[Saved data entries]
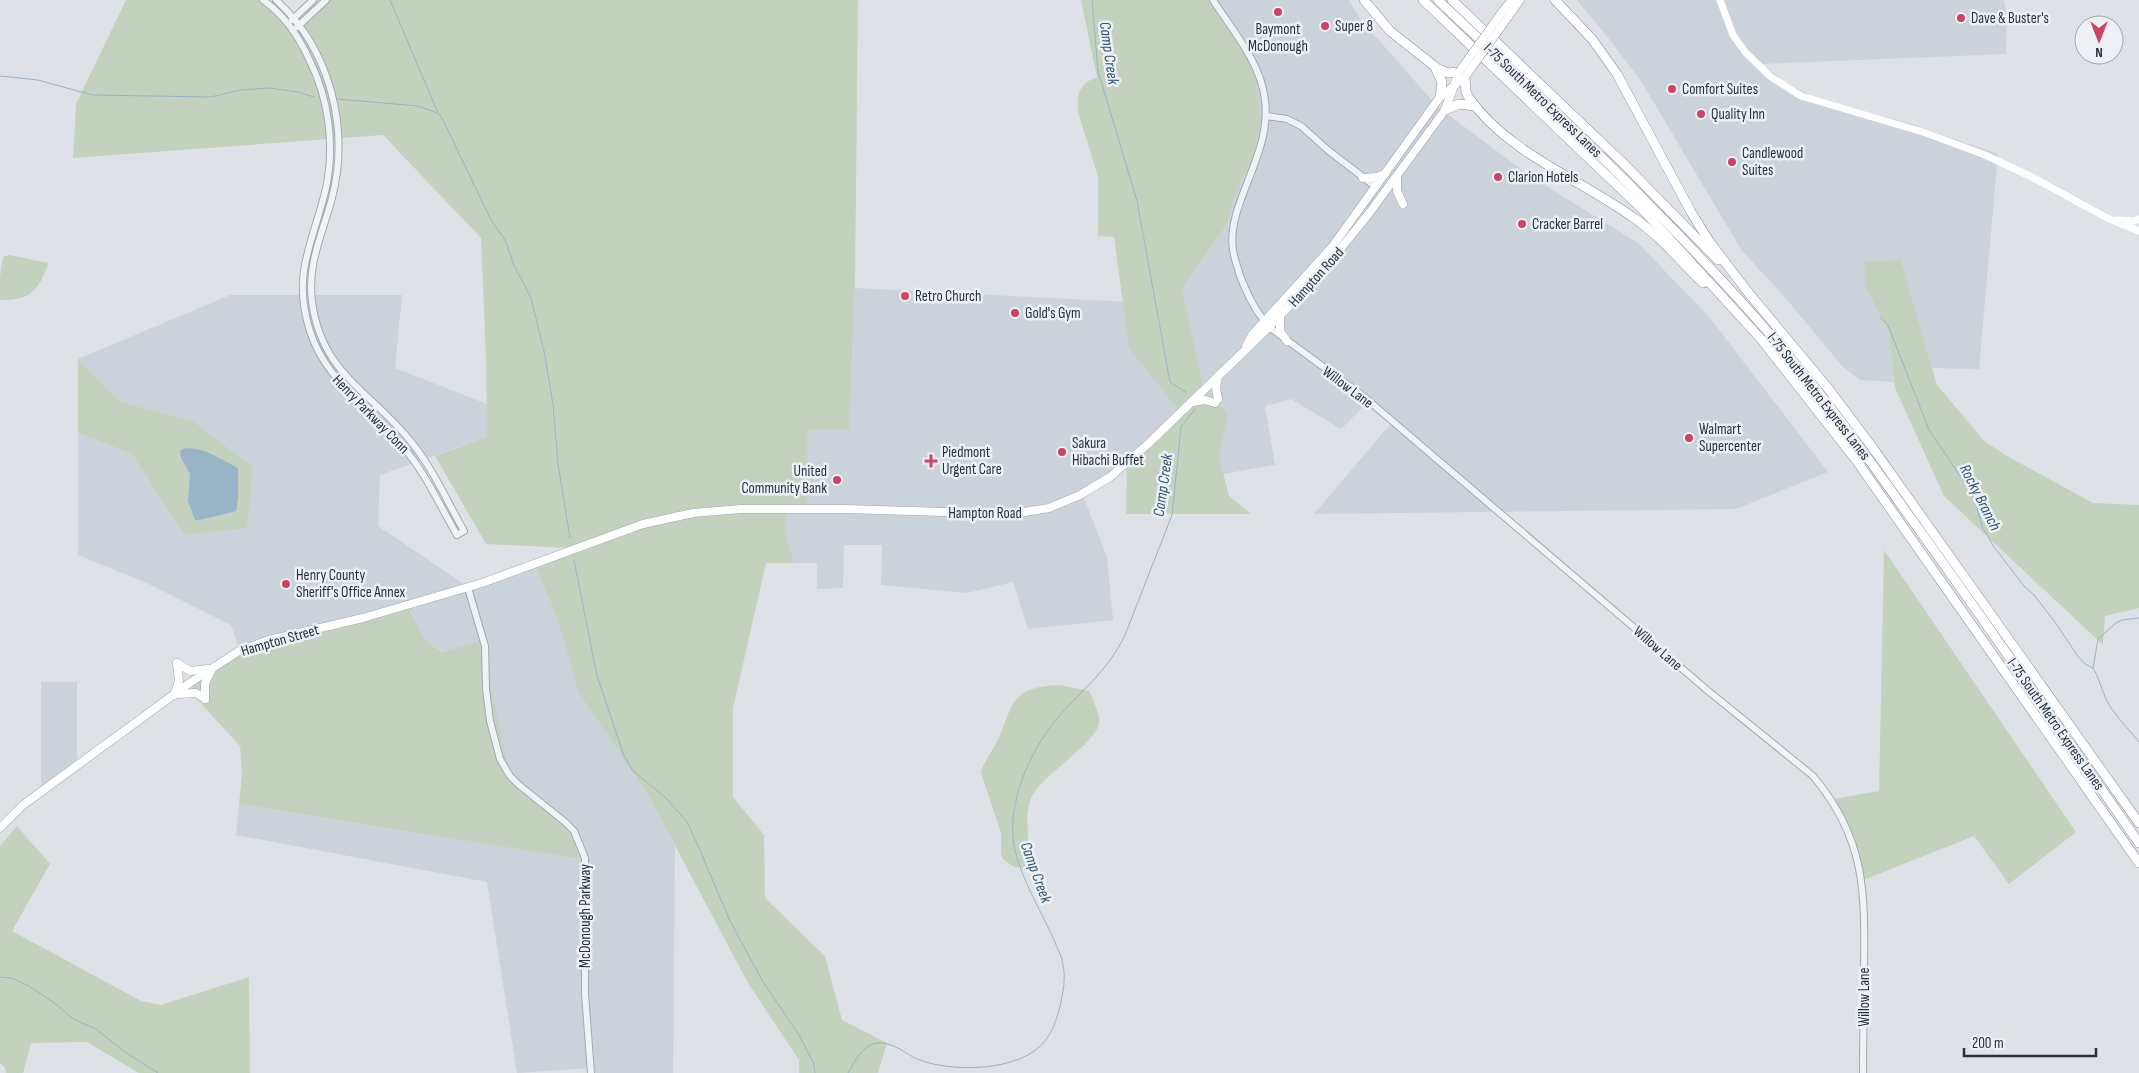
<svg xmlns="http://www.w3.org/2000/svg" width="2139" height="1073" viewBox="0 0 2139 1073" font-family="'Sofia Sans Condensed',sans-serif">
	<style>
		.built { fill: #ccd2d9 }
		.green { fill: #c5d1bf }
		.water { fill: #99b3c7 }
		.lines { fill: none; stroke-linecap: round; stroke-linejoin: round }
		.stream { stroke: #99b3c7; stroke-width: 1 }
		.tertiary-casing { stroke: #a3a9b1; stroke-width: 8 }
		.primary-casing { stroke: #9da8b3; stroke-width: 9 }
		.trunk-casing { stroke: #85919e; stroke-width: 9 }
		.motorway-casing { stroke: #85919e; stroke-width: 10 }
		.tertiary { stroke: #f0f3f6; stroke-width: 6 }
		.secondary { stroke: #fff; stroke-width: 7 }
		.primary { stroke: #fff; stroke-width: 8 }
		.trunk { stroke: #fff; stroke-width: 8 }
		.motorway { stroke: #fff; stroke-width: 9 }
		.trunk-bridge-casing { stroke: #85919e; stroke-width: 9; stroke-linecap: butt }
		.trunk-bridge { stroke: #fff; stroke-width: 8 }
		.poi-dot { fill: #cc4363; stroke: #edf1f5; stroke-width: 2 }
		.labels { text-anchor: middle; stroke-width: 5; stroke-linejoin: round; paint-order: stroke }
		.poi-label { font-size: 15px; fill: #27313e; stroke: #edf1f5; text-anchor: start }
		.street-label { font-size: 15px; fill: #27313e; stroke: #edf1f5 }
		.water-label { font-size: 16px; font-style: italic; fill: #325371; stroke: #edf1f5 }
	</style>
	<rect width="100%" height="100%" fill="#dee2e7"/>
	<!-- built -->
	<g class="built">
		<polygon points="1213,0 1349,0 1361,20 1438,107 1533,178 1638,243 1710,318 1828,472 1736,509 1314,514 1392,422 1368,402 1341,429 1291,399 1265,406 1275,465 1223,474 1219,457 1228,414 1203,385 1182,289 1227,224 1233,201 1253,157"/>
		<polygon points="1577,0 2004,0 2007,17 2006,54 1762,64 1785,82 1817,99 1912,124 1998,154 1979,369 1932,368 1901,260 1865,261 1865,287 1888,330 1894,382 1860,380 1843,367 1783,295 1742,251 1641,81 1606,35"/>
		<polygon points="855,288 1129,302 1178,410 1127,459 1082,493 1107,557 1113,620 1028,629 1013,582 967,593 881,585 882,545 844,545 843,588 817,589 817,563 794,563 785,532 785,506 807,505 807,430 849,429"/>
		<polygon points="230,295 402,295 395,368 487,404 487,437 380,475 378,526 467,586 535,565 559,623 675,846 673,1073 591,1073 590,1068 517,1073 487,882 236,835 239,804 578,859 510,777 443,652 425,640 239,649 231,625 149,584 78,555 78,433 132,454 184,535 192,421 119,401 78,359"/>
		<polygon points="41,682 77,682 77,767 41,794"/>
	</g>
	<!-- green -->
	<g class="green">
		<polygon points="126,0 258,0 285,24 315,0 858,0 855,288 849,429 807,430 807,505 785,506 785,532 794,563 766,563 733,708 733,797 764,835 765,898 825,956 842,1020 887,1043 878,1073 799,1073 799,1060 748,983 646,791 579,693 559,623 535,565 568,548 486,544 435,456 487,437 486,360 481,238 383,135 73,158 76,104"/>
		<path d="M1081,0H1213L1238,35L1255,73L1261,122L1253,157L1233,201L1227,224L1182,289L1203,385L1228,414L1219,457L1229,496L1251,514H1126L1127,459L1178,409L1129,348L1114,237L1098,236V177L1078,112C1077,96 1079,81 1097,78Z"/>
		<path d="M9,255L48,263C40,290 29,301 0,300V276L3,257Z"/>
		<polygon points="1901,260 1937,385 1984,441 2007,456 2093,503 2139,505 2139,608 2105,616 2103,645 1944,496 1895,388 1888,330 1865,287 1865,261"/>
		<polygon points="78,359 119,401 192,421 253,467 247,528 184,535 132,454 78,433"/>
		<polygon points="1884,550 2076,832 2009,884 1974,836 1861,881 1858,849 1846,824 1828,800 1879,791"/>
		<polygon points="408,608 425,640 442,652 481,641 510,777 580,832 578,859 239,804 242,774 240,746 204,707 188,684 239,649 292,630"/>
		<path d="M1060,685L1089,691C1093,696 1093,699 1095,705C1097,711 1100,716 1099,723C1095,745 1044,773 1032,796C1022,817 1032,841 1027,864L1022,868L1014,867L1003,859L1001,854V833L981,773C983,762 992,752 997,742C1014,703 1010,687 1060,685Z"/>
		<polygon points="17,826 50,864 12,931 141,1001 161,1005 249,977 250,1073 139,1073 87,1042 31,1043 23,1073 6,1073 5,1068 0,1063 0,846"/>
	</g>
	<!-- water -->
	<path class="water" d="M182,449C202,445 221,460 238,468V499L236,511C229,513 198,521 195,520L188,501L190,474L181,458L180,451Z"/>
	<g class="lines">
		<!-- stream -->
		<g class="stream">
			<polyline points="390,0 438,113 443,120 491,220 505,240 514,265 531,298 544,351 553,405 558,464 570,538"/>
			<polyline points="1092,0 1098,71 1137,201 1170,382 1187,393"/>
			<polyline points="0,76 38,80 92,95 211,97 240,90 269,88 298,92 314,97"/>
			<polyline points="338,99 418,106 437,113"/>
			<polyline points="1880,317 1888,325 1929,430 1965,483 1975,501 1982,526 1994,547 2024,586 2034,595 2055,622 2077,655 2085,664 2093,668"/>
			<polyline points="574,560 597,676 624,756 633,771 666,798 687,822 700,850 729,919 763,982 799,1035 814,1064 815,1073"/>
			<path d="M2139,618L2122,620L2116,623L2098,639L2093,668C2098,675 2102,691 2107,701C2115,716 2128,728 2139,742"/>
			<polyline points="0,977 11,978 29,986 57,1005 73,1019 96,1029 125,1052 158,1073"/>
			<path d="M848,1073C855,1061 864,1043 879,1043C893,1042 906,1054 917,1059C951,1073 1021,1072 1045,1041C1053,1031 1057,1018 1060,1006C1063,992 1066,979 1063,965C1062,956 1057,948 1054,940C1041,910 1016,871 1013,838C1010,794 1032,747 1061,714C1084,688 1110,668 1125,635L1172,515L1181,427L1195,409"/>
		</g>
		<defs>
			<g id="tertiary">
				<path d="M263,0C283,14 299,37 309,59C329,99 335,145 326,188C314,241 292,271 309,328C324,381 371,407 404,448C426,474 440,506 457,535L464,531C447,501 433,469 412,443C371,391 321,374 312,301C307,264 323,232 332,198C350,128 330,49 276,0"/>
				<path d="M1213,0C1233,31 1261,63 1265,100C1272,156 1226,203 1233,250C1234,258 1238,268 1240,276C1247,293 1253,307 1265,322"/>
				<polyline points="292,20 313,0"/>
				<polyline points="297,27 326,0"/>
				<polyline points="1266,116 1287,119 1301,126 1329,151 1376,187"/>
				<path d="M1265,324L1363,396L1707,690L1813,776C1866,839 1865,892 1864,970C1864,1004 1863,1039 1863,1073"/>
				<polyline points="468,588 485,646 486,689 490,721 500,759 510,776 519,785 565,822 574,831 585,858 585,994 591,1073"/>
			</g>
			<g id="primary">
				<polyline points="1363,178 1377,177 1385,174"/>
				<polyline points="1397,178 1397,191 1403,204"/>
				<polyline points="1280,316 1280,331 1287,341"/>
				<polyline points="1246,346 1252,335 1332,247 1440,97 1465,77"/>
				<polyline points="1218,399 1216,389 1218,376"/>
				<polyline points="1192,402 1205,400 1215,403"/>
				<polyline points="177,663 190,671 208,669"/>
				<polyline points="178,694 196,693 205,699"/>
				<polyline points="174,695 179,681 177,663"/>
				<polyline points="205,699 205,683 212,669"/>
				<polyline points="0,828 23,805 191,682 239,651 269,640 363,618 482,583 643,524 693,513 741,509 845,509 1012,514 1049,508 1080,495 1110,477 1148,444 1269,327 1321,273 1370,212 1445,110 1459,72"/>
			</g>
			<g id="trunk">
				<polyline points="1502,12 1512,0"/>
				<polyline points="1508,17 1520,0"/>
			</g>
			<g id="motorway">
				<polyline points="1364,0 1390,31 1438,69 1448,73 1459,72"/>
				<polyline points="1423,0 1644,211 1761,339 1856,460 2139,863"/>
				<path d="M1438,0C1566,122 1696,243 1808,379C1849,429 1885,483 1923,535C1996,637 2067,740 2139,843"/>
				<polyline points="1452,0 1622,162 1718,260"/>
				<polyline points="1555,0 1592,39 1617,74 1691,212 1709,241 1747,291 1827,387 1875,451 2139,823"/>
				<polyline points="1435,67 1442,82 1440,97"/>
				<path d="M1465,77L1466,92L1469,98C1509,154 1580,179 1634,218C1660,236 1681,262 1703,283"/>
				<polyline points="1445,110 1459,104 1475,106"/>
			</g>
		</defs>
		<!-- tertiary casing -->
		<use href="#tertiary" class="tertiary-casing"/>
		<!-- primary casing -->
		<use href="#primary" class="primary-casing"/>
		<!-- trunk casing -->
		<use href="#trunk" class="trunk-casing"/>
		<!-- motorway casing -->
		<use href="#motorway" class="motorway-casing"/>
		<!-- tertiary -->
		<use href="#tertiary" class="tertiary"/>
		<!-- secondary -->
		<g class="secondary">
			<polyline points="1720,0 1733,35 1746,53 1771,77 1801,96 1926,133 1985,155 2032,177 2109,219 2139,231"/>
			<polyline points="2117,220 2134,221 2139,219"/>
		</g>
		<!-- primary -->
		<use href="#primary" class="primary"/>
		<!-- trunk -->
		<use href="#trunk" class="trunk"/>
		<!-- motorway -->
		<use href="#motorway" class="motorway"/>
		<defs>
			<g id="trunk-bridge">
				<polyline points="1459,72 1502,12"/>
				<polyline points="1465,77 1508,17"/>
			</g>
		</defs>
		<!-- trunk-bridge casing -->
		<use href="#trunk-bridge" class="trunk-bridge-casing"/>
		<!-- trunk-bridge -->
		<use href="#trunk-bridge" class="trunk-bridge"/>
	</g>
	<!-- markers -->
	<g class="poi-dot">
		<circle cx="1278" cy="12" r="5"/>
		<circle cx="1961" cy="18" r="5"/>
		<circle cx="1325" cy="26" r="5"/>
		<circle cx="1672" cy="89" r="5"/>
		<circle cx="1701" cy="114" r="5"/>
		<circle cx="1732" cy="162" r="5"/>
		<circle cx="1498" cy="177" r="5"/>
		<circle cx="1522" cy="224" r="5"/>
		<circle cx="905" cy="296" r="5"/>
		<circle cx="1015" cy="313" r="5"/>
		<circle cx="1689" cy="438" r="5"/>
		<circle cx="1062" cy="452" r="5"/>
		<path d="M928.5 453.5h5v5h5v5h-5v5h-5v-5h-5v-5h5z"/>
		<circle cx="837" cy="480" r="5"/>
		<circle cx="286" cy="584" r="5"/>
	</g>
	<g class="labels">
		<!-- poi labels -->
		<g class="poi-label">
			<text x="1971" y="23">Dave &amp; Buster's</text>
			<text x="1335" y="31">Super 8</text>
			<text x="1278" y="34" text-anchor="middle">Baymont<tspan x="1278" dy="17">McDonough</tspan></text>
			<text x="1682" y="94">Comfort Suites</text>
			<text x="1711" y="119">Quality Inn</text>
			<text x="1742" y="158">Candlewood<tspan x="1742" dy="17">Suites</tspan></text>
			<text x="1508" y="182">Clarion Hotels</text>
			<text x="1532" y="229">Cracker Barrel</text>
			<text x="915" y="301">Retro Church</text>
			<text x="1025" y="318">Gold's Gym</text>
			<text x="1699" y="434">Walmart<tspan x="1699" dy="17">Supercenter</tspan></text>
			<text x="1072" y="448">Sakura<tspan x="1072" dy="17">Hibachi Buffet</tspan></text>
			<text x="942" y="457">Piedmont<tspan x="942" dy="17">Urgent Care</tspan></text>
			<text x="827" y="476" text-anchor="end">United<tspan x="827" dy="17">Community Bank</tspan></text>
			<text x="296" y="580">Henry County<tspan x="296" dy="17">Sheriff's Office Annex</tspan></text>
		</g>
		<!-- street labels -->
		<g class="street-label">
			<text transform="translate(1543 100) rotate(44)" y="5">I-75 South Metro Express Lanes</text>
			<text transform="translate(1316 277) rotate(-48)" y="5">Hampton Road</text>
			<text transform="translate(1348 387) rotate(37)" y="5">Willow Lane</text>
			<text transform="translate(1819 396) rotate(52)" y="5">I-75 South Metro Express Lanes</text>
			<text transform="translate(371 414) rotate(46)" y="5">Henry Parkway Conn</text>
			<text x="985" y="518">Hampton Road</text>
			<text transform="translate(280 640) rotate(-16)" y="5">Hampton Street</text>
			<text transform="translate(1658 648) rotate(41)" y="5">Willow Lane</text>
			<text transform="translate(2056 724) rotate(55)" y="5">I-75 South Metro Express Lanes</text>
			<text transform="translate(585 916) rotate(-90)" y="5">McDonough Parkway</text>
			<text transform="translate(1864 997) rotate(-90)" y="5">Willow Lane</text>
		</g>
		<!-- water labels -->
		<g class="water-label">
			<text transform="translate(1110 53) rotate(82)" y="6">Camp Creek</text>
			<text transform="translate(1162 485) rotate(-82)" y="6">Camp Creek</text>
			<text transform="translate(1981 497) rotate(63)" y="6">Rocky Branch</text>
			<text transform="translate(1037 872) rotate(70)" y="6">Camp Creek</text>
		</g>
	</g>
	<!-- north arrow -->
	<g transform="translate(2099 40) rotate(180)"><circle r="24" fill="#edf1f5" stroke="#9ea4ac"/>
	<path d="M0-4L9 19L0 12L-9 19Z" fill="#cc4363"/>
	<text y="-8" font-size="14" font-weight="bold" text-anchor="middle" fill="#27313e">N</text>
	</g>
	<!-- scale -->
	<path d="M1964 1048v8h132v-8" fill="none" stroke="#27313e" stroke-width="2.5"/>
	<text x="1972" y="1048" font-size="15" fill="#27313e" stroke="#edf1f5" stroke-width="4" paint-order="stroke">200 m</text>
</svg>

Problem statement:
From the records above, give again exactly the lines running from the line with "none; stroke-linecap: round;" to the line with "#9da8b3; stroke-width: 9", inclusive.

Exercise result:
		.lines { fill: none; stroke-linecap: round; stroke-linejoin: round }
		.stream { stroke: #99b3c7; stroke-width: 1 }
		.tertiary-casing { stroke: #a3a9b1; stroke-width: 8 }
		.primary-casing { stroke: #9da8b3; stroke-width: 9 }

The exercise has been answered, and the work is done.